▸ **Exercise prompt**
Edit the lines below by replacing every "Apply" with "Submit", and leave everything else unchanged.

#####

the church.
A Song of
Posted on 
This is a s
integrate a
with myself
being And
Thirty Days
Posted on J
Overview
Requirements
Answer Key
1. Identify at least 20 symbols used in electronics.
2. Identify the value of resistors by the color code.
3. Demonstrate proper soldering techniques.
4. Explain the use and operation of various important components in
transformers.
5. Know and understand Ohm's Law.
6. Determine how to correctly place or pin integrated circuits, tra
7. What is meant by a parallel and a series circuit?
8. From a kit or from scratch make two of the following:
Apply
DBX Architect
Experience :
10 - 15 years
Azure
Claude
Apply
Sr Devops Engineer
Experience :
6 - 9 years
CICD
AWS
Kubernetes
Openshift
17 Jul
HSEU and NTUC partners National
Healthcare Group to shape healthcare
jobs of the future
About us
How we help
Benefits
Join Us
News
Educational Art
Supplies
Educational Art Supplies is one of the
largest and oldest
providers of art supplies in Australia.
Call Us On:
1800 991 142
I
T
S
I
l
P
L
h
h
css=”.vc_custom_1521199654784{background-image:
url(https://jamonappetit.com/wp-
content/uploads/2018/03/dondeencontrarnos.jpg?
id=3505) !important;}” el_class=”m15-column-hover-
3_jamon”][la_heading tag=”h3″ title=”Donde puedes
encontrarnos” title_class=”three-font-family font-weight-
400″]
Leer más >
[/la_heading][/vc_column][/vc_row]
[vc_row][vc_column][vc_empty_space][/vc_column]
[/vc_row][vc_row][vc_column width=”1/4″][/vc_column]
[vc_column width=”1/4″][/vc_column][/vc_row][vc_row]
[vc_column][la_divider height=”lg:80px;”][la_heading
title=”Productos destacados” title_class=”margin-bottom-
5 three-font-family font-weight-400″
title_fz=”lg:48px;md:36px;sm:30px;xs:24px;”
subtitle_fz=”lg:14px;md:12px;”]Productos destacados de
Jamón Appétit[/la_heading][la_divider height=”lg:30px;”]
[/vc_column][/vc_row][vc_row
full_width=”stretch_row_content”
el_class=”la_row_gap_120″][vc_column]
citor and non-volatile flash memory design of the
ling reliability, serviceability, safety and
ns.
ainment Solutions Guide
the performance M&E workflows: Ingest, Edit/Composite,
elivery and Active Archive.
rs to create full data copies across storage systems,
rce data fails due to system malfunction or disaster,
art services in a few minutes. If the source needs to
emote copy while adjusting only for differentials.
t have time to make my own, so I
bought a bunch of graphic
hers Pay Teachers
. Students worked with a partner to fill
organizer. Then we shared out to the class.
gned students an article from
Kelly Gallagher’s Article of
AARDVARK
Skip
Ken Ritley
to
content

#####

▸ **Final answer**
the church.
A Song of
Posted on 
This is a s
integrate a
with myself
being And
Thirty Days
Posted on J
Overview
Requirements
Answer Key
1. Identify at least 20 symbols used in electronics.
2. Identify the value of resistors by the color code.
3. Demonstrate proper soldering techniques.
4. Explain the use and operation of various important components in
transformers.
5. Know and understand Ohm's Law.
6. Determine how to correctly place or pin integrated circuits, tra
7. What is meant by a parallel and a series circuit?
8. From a kit or from scratch make two of the following:
Submit
DBX Architect
Experience :
10 - 15 years
Azure
Claude
Submit
Sr Devops Engineer
Experience :
6 - 9 years
CICD
AWS
Kubernetes
Openshift
17 Jul
HSEU and NTUC partners National
Healthcare Group to shape healthcare
jobs of the future
About us
How we help
Benefits
Join Us
News
Educational Art
Supplies
Educational Art Supplies is one of the
largest and oldest
providers of art supplies in Australia.
Call Us On:
1800 991 142
I
T
S
I
l
P
L
h
h
css=”.vc_custom_1521199654784{background-image:
url(https://jamonappetit.com/wp-
content/uploads/2018/03/dondeencontrarnos.jpg?
id=3505) !important;}” el_class=”m15-column-hover-
3_jamon”][la_heading tag=”h3″ title=”Donde puedes
encontrarnos” title_class=”three-font-family font-weight-
400″]
Leer más >
[/la_heading][/vc_column][/vc_row]
[vc_row][vc_column][vc_empty_space][/vc_column]
[/vc_row][vc_row][vc_column width=”1/4″][/vc_column]
[vc_column width=”1/4″][/vc_column][/vc_row][vc_row]
[vc_column][la_divider height=”lg:80px;”][la_heading
title=”Productos destacados” title_class=”margin-bottom-
5 three-font-family font-weight-400″
title_fz=”lg:48px;md:36px;sm:30px;xs:24px;”
subtitle_fz=”lg:14px;md:12px;”]Productos destacados de
Jamón Appétit[/la_heading][la_divider height=”lg:30px;”]
[/vc_column][/vc_row][vc_row
full_width=”stretch_row_content”
el_class=”la_row_gap_120″][vc_column]
citor and non-volatile flash memory design of the
ling reliability, serviceability, safety and
ns.
ainment Solutions Guide
the performance M&E workflows: Ingest, Edit/Composite,
elivery and Active Archive.
rs to create full data copies across storage systems,
rce data fails due to system malfunction or disaster,
art services in a few minutes. If the source needs to
emote copy while adjusting only for differentials.
t have time to make my own, so I
bought a bunch of graphic
hers Pay Teachers
. Students worked with a partner to fill
organizer. Then we shared out to the class.
gned students an article from
Kelly Gallagher’s Article of
AARDVARK
Skip
Ken Ritley
to
content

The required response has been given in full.